Friday morning I did my due diligence, re-reading W. B. Yeats’ “The Second Coming.”

“Turning and turning in the widening gyre,” it begins — a gyre is a vortex. “Things fall apart/the centre cannot hold/Mere anarchy is loosed upon the world.”

Testify, brother. Yeats wrote that in 1919, after the First World War killed the Western notion of order and progress. The idea that leaders don’t know what they’re doing wasn’t born in the gore-washed trenches of the Somme. Rather, it was confirmed there, subject to periodic reminders.

“The blood-dimmed tide is loosed, and everywhere,” Yeats writes. “The ceremony of innocence is drowned.”

If only. Innocence is all around us, still. In those wondering if Trump Excess No. 3,423 will change things. They just don’t get the message, which Yeats spelled out over a century ago.

“The best lack all conviction, while the worst/Are full of passionate intensity.”

Gosh Neil, isn’t that a judgment? Are you looking at Americans who believe in abstract reality, fair elections and free media, and calling them “the best”? While “the worst” blindly follow a liar, bully, fraud, traitor and, now, convicted felon?

Why yes, I am. Why aren’t you?

Yeats echoes the typical hopeful lefty reaction to Trump’s conviction.

“Surely some revelation is at hand,” he muses.

Or not. Because the people who have kept their eyes clamped shut are never going to wake up, slap their foreheads and look around. Yes, there is rumored to be some unfathomable sliver of people, tuned out so far, who might in theory snap to attention now.

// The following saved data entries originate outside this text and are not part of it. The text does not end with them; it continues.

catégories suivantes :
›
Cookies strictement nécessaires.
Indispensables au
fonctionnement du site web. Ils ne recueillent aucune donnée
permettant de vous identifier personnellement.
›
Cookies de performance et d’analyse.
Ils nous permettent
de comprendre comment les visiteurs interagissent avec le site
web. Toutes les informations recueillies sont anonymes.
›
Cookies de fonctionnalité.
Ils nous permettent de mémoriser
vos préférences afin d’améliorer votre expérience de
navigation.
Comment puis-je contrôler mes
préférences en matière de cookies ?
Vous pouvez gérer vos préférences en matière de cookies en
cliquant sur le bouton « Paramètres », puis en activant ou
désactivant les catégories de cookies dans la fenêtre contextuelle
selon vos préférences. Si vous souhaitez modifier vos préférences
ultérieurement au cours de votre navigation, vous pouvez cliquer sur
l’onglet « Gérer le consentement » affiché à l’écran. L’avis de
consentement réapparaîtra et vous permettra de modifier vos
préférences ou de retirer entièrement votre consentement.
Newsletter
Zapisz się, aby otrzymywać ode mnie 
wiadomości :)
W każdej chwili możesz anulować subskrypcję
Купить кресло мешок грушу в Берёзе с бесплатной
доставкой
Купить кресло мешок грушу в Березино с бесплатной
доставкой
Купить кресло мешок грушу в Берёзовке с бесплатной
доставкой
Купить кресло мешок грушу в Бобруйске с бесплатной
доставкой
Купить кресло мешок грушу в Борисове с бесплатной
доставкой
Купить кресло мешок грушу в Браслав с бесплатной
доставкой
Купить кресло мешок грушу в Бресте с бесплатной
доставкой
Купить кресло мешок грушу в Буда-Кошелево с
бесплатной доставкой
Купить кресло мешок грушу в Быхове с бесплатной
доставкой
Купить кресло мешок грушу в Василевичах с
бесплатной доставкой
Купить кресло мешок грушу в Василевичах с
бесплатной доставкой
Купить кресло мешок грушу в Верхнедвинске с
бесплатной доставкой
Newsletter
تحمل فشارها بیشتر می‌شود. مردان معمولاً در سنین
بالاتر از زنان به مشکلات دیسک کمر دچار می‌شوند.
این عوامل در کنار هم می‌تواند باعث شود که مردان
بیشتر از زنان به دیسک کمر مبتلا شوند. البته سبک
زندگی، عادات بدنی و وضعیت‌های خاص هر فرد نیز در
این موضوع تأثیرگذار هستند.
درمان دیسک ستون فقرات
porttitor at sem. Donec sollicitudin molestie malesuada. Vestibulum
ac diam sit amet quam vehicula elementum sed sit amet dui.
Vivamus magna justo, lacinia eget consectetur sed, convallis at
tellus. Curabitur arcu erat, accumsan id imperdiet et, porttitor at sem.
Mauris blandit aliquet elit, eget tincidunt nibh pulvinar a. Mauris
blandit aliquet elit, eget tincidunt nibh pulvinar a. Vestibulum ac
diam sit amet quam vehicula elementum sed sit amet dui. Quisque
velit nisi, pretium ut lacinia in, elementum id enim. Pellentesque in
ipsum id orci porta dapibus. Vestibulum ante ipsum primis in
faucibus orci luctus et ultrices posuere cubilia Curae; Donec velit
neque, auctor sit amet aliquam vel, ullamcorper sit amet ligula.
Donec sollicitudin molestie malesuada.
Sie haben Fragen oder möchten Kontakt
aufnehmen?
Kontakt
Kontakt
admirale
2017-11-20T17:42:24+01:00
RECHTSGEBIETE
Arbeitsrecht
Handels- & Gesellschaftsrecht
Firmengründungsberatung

That such people exist is scarcely believable, and the thought our fate depends on the slow dawning of reality upon this small band of sluggards, blinking in the light of day and speculating on that fiery object in the sky, well, let’s all bend over now and kiss our ... umm, let’s welcome, “A shape with lion body and the head of a man/A gaze blank and pitiless as the sun.”

The poem ends:

“And what rough beast, its hour come round at last/Slouches towards Bethlehem to be born?”

Washington, D.C., actually. No metaphor is perfect. Besides: Once you get in the habit of ignoring reality, the specifics of the reality being ignored hardly matter.